» **TASK REQUIREMENTS**: Below is a block of records; reproduce all of them exactly and leave out any pictures.

═════ RECORDS SHOWN

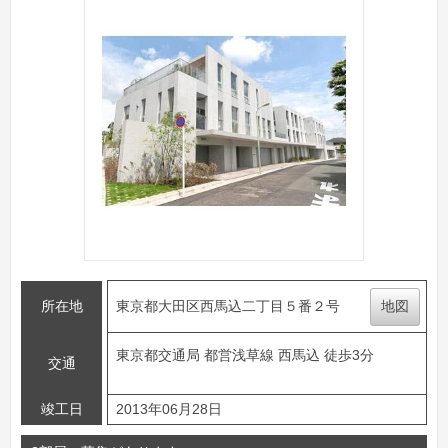
所在地
東京都大田区西馬込二丁目５番２号
地図
東京都交通局 都営浅草線 西馬込 徒歩3分
交通
竣工日
2013年06月28日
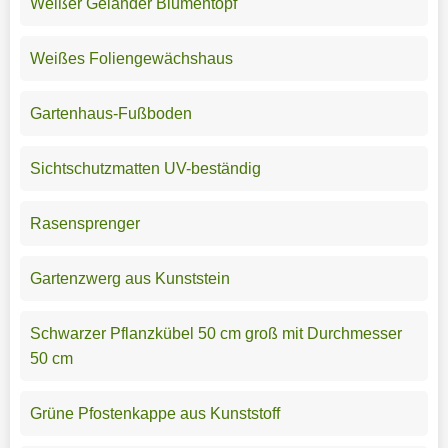
Weißer Geländer Blumentopf
Weißes Foliengewächshaus
Gartenhaus-Fußboden
Sichtschutzmatten UV-beständig
Rasensprenger
Gartenzwerg aus Kunststein
Schwarzer Pflanzkübel 50 cm groß mit Durchmesser
50 cm
Grüne Pfostenkappe aus Kunststoff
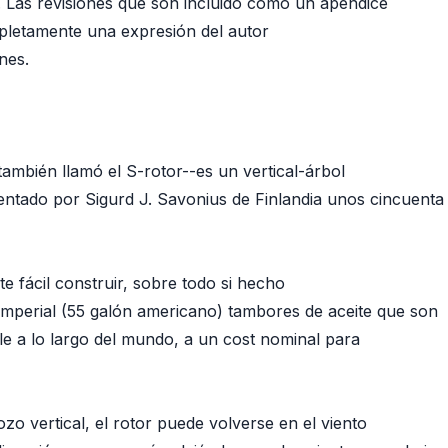
ct. Las revisiones que son incluido como un apéndice
pletamente una expresión del autor
nes.
también llamó el S-rotor--es un vertical-árbol
entado por Sigurd J. Savonius de Finlandia unos cincuenta
te fácil construir, sobre todo si hecho
Imperial (55 galón americano) tambores de aceite que son
e a lo largo del mundo, a un cost nominal para
o vertical, el rotor puede volverse en el viento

══════════

» **RESULT BELOW**:
所在地
東京都大田区西馬込二丁目５番２号
地図
東京都交通局 都営浅草線 西馬込 徒歩3分
交通
竣工日
2013年06月28日
Weißer Geländer Blumentopf
Weißes Foliengewächshaus
Gartenhaus-Fußboden
Sichtschutzmatten UV-beständig
Rasensprenger
Gartenzwerg aus Kunststein
Schwarzer Pflanzkübel 50 cm groß mit Durchmesser
50 cm
Grüne Pfostenkappe aus Kunststoff
ct. Las revisiones que son incluido como un apéndice
pletamente una expresión del autor
nes.
también llamó el S-rotor--es un vertical-árbol
entado por Sigurd J. Savonius de Finlandia unos cincuenta
te fácil construir, sobre todo si hecho
Imperial (55 galón americano) tambores de aceite que son
e a lo largo del mundo, a un cost nominal para
o vertical, el rotor puede volverse en el viento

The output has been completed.